▶ Requirements:
Write down every line of the material below word for word, in the same order.

▶ Records for the task:
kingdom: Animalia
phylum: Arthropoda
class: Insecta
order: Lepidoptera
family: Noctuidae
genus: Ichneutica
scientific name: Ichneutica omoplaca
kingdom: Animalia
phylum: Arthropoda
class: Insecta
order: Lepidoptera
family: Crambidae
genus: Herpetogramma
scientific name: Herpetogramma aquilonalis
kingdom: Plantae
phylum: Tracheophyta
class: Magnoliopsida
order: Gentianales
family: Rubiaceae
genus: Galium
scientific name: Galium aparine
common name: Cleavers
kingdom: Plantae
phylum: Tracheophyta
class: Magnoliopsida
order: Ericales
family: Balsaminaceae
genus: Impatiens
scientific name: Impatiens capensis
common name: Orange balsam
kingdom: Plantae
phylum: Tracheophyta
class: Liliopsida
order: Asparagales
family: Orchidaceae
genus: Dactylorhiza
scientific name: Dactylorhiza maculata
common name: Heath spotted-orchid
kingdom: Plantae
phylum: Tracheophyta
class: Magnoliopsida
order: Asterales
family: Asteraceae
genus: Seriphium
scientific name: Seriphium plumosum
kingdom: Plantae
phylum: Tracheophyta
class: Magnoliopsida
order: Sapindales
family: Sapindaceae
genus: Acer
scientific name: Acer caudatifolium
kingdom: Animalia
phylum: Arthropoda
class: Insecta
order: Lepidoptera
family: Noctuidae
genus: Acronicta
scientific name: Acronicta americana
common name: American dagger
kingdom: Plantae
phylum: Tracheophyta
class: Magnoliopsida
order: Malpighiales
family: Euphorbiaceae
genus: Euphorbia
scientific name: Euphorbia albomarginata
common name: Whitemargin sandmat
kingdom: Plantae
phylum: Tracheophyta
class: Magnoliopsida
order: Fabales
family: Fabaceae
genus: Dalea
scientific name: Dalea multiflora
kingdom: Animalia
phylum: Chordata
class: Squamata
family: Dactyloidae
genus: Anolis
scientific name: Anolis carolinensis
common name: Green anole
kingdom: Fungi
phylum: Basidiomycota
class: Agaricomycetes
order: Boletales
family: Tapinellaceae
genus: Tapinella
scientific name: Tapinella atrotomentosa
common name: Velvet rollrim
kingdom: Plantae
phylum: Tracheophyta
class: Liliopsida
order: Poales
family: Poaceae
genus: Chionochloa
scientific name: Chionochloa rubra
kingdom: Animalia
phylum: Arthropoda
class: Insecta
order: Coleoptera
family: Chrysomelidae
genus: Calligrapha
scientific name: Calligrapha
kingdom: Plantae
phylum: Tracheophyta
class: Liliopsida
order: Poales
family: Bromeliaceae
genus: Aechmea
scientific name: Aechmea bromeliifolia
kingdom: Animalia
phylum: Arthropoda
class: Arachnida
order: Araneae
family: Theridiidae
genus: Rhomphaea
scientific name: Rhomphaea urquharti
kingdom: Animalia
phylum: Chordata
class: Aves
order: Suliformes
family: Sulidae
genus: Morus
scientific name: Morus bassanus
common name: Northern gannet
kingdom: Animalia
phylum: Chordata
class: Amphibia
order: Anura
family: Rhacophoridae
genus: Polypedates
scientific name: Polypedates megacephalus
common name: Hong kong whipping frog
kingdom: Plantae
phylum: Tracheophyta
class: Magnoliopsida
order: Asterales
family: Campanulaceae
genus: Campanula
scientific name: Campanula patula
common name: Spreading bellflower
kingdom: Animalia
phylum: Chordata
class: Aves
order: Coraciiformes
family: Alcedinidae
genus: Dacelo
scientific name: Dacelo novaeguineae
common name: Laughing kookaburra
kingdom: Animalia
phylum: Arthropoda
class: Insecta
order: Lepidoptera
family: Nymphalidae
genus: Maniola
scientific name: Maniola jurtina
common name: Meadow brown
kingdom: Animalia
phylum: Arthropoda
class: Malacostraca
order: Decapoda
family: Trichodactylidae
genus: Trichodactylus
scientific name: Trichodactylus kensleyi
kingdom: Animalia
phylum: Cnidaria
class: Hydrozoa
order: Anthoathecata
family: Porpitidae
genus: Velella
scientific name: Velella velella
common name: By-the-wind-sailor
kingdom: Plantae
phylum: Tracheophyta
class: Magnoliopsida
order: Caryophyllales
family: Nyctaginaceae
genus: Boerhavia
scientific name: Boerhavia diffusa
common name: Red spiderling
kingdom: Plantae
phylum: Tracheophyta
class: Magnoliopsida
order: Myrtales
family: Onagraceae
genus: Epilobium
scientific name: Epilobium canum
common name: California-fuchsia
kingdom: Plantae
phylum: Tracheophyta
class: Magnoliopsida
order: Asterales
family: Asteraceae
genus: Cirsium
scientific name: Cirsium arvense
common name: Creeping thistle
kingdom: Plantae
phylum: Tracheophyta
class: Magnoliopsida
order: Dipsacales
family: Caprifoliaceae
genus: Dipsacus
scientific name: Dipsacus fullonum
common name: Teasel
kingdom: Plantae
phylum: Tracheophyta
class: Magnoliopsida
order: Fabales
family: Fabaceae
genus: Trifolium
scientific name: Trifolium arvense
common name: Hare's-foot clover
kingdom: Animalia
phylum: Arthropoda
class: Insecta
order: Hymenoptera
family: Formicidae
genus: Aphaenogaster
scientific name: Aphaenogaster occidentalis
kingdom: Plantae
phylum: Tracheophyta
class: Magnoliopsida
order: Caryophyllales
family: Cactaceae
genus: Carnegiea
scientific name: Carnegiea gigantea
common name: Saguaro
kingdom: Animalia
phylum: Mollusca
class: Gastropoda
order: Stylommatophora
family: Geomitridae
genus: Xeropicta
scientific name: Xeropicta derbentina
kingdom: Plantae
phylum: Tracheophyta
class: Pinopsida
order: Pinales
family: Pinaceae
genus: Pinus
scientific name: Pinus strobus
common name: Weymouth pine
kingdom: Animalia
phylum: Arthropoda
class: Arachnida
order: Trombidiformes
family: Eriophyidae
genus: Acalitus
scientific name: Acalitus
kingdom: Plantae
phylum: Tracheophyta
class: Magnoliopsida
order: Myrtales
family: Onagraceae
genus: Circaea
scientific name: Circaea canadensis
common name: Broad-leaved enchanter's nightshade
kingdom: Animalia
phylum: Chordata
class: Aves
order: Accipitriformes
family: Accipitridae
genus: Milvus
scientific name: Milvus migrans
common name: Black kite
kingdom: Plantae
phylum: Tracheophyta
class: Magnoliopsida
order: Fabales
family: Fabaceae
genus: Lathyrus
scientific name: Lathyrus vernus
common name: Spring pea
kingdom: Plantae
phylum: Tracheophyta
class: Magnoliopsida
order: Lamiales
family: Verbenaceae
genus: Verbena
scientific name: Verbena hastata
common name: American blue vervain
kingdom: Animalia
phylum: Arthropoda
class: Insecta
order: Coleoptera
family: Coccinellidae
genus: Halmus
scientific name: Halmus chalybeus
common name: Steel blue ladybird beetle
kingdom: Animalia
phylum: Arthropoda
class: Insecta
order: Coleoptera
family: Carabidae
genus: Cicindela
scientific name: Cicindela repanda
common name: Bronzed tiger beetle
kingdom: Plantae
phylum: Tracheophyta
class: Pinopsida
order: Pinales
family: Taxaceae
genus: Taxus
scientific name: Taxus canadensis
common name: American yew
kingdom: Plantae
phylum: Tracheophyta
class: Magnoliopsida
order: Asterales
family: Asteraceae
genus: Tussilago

▶ Response:
kingdom: Animalia
phylum: Arthropoda
class: Insecta
order: Lepidoptera
family: Noctuidae
genus: Ichneutica
scientific name: Ichneutica omoplaca
kingdom: Animalia
phylum: Arthropoda
class: Insecta
order: Lepidoptera
family: Crambidae
genus: Herpetogramma
scientific name: Herpetogramma aquilonalis
kingdom: Plantae
phylum: Tracheophyta
class: Magnoliopsida
order: Gentianales
family: Rubiaceae
genus: Galium
scientific name: Galium aparine
common name: Cleavers
kingdom: Plantae
phylum: Tracheophyta
class: Magnoliopsida
order: Ericales
family: Balsaminaceae
genus: Impatiens
scientific name: Impatiens capensis
common name: Orange balsam
kingdom: Plantae
phylum: Tracheophyta
class: Liliopsida
order: Asparagales
family: Orchidaceae
genus: Dactylorhiza
scientific name: Dactylorhiza maculata
common name: Heath spotted-orchid
kingdom: Plantae
phylum: Tracheophyta
class: Magnoliopsida
order: Asterales
family: Asteraceae
genus: Seriphium
scientific name: Seriphium plumosum
kingdom: Plantae
phylum: Tracheophyta
class: Magnoliopsida
order: Sapindales
family: Sapindaceae
genus: Acer
scientific name: Acer caudatifolium
kingdom: Animalia
phylum: Arthropoda
class: Insecta
order: Lepidoptera
family: Noctuidae
genus: Acronicta
scientific name: Acronicta americana
common name: American dagger
kingdom: Plantae
phylum: Tracheophyta
class: Magnoliopsida
order: Malpighiales
family: Euphorbiaceae
genus: Euphorbia
scientific name: Euphorbia albomarginata
common name: Whitemargin sandmat
kingdom: Plantae
phylum: Tracheophyta
class: Magnoliopsida
order: Fabales
family: Fabaceae
genus: Dalea
scientific name: Dalea multiflora
kingdom: Animalia
phylum: Chordata
class: Squamata
family: Dactyloidae
genus: Anolis
scientific name: Anolis carolinensis
common name: Green anole
kingdom: Fungi
phylum: Basidiomycota
class: Agaricomycetes
order: Boletales
family: Tapinellaceae
genus: Tapinella
scientific name: Tapinella atrotomentosa
common name: Velvet rollrim
kingdom: Plantae
phylum: Tracheophyta
class: Liliopsida
order: Poales
family: Poaceae
genus: Chionochloa
scientific name: Chionochloa rubra
kingdom: Animalia
phylum: Arthropoda
class: Insecta
order: Coleoptera
family: Chrysomelidae
genus: Calligrapha
scientific name: Calligrapha
kingdom: Plantae
phylum: Tracheophyta
class: Liliopsida
order: Poales
family: Bromeliaceae
genus: Aechmea
scientific name: Aechmea bromeliifolia
kingdom: Animalia
phylum: Arthropoda
class: Arachnida
order: Araneae
family: Theridiidae
genus: Rhomphaea
scientific name: Rhomphaea urquharti
kingdom: Animalia
phylum: Chordata
class: Aves
order: Suliformes
family: Sulidae
genus: Morus
scientific name: Morus bassanus
common name: Northern gannet
kingdom: Animalia
phylum: Chordata
class: Amphibia
order: Anura
family: Rhacophoridae
genus: Polypedates
scientific name: Polypedates megacephalus
common name: Hong kong whipping frog
kingdom: Plantae
phylum: Tracheophyta
class: Magnoliopsida
order: Asterales
family: Campanulaceae
genus: Campanula
scientific name: Campanula patula
common name: Spreading bellflower
kingdom: Animalia
phylum: Chordata
class: Aves
order: Coraciiformes
family: Alcedinidae
genus: Dacelo
scientific name: Dacelo novaeguineae
common name: Laughing kookaburra
kingdom: Animalia
phylum: Arthropoda
class: Insecta
order: Lepidoptera
family: Nymphalidae
genus: Maniola
scientific name: Maniola jurtina
common name: Meadow brown
kingdom: Animalia
phylum: Arthropoda
class: Malacostraca
order: Decapoda
family: Trichodactylidae
genus: Trichodactylus
scientific name: Trichodactylus kensleyi
kingdom: Animalia
phylum: Cnidaria
class: Hydrozoa
order: Anthoathecata
family: Porpitidae
genus: Velella
scientific name: Velella velella
common name: By-the-wind-sailor
kingdom: Plantae
phylum: Tracheophyta
class: Magnoliopsida
order: Caryophyllales
family: Nyctaginaceae
genus: Boerhavia
scientific name: Boerhavia diffusa
common name: Red spiderling
kingdom: Plantae
phylum: Tracheophyta
class: Magnoliopsida
order: Myrtales
family: Onagraceae
genus: Epilobium
scientific name: Epilobium canum
common name: California-fuchsia
kingdom: Plantae
phylum: Tracheophyta
class: Magnoliopsida
order: Asterales
family: Asteraceae
genus: Cirsium
scientific name: Cirsium arvense
common name: Creeping thistle
kingdom: Plantae
phylum: Tracheophyta
class: Magnoliopsida
order: Dipsacales
family: Caprifoliaceae
genus: Dipsacus
scientific name: Dipsacus fullonum
common name: Teasel
kingdom: Plantae
phylum: Tracheophyta
class: Magnoliopsida
order: Fabales
family: Fabaceae
genus: Trifolium
scientific name: Trifolium arvense
common name: Hare's-foot clover
kingdom: Animalia
phylum: Arthropoda
class: Insecta
order: Hymenoptera
family: Formicidae
genus: Aphaenogaster
scientific name: Aphaenogaster occidentalis
kingdom: Plantae
phylum: Tracheophyta
class: Magnoliopsida
order: Caryophyllales
family: Cactaceae
genus: Carnegiea
scientific name: Carnegiea gigantea
common name: Saguaro
kingdom: Animalia
phylum: Mollusca
class: Gastropoda
order: Stylommatophora
family: Geomitridae
genus: Xeropicta
scientific name: Xeropicta derbentina
kingdom: Plantae
phylum: Tracheophyta
class: Pinopsida
order: Pinales
family: Pinaceae
genus: Pinus
scientific name: Pinus strobus
common name: Weymouth pine
kingdom: Animalia
phylum: Arthropoda
class: Arachnida
order: Trombidiformes
family: Eriophyidae
genus: Acalitus
scientific name: Acalitus
kingdom: Plantae
phylum: Tracheophyta
class: Magnoliopsida
order: Myrtales
family: Onagraceae
genus: Circaea
scientific name: Circaea canadensis
common name: Broad-leaved enchanter's nightshade
kingdom: Animalia
phylum: Chordata
class: Aves
order: Accipitriformes
family: Accipitridae
genus: Milvus
scientific name: Milvus migrans
common name: Black kite
kingdom: Plantae
phylum: Tracheophyta
class: Magnoliopsida
order: Fabales
family: Fabaceae
genus: Lathyrus
scientific name: Lathyrus vernus
common name: Spring pea
kingdom: Plantae
phylum: Tracheophyta
class: Magnoliopsida
order: Lamiales
family: Verbenaceae
genus: Verbena
scientific name: Verbena hastata
common name: American blue vervain
kingdom: Animalia
phylum: Arthropoda
class: Insecta
order: Coleoptera
family: Coccinellidae
genus: Halmus
scientific name: Halmus chalybeus
common name: Steel blue ladybird beetle
kingdom: Animalia
phylum: Arthropoda
class: Insecta
order: Coleoptera
family: Carabidae
genus: Cicindela
scientific name: Cicindela repanda
common name: Bronzed tiger beetle
kingdom: Plantae
phylum: Tracheophyta
class: Pinopsida
order: Pinales
family: Taxaceae
genus: Taxus
scientific name: Taxus canadensis
common name: American yew
kingdom: Plantae
phylum: Tracheophyta
class: Magnoliopsida
order: Asterales
family: Asteraceae
genus: Tussilago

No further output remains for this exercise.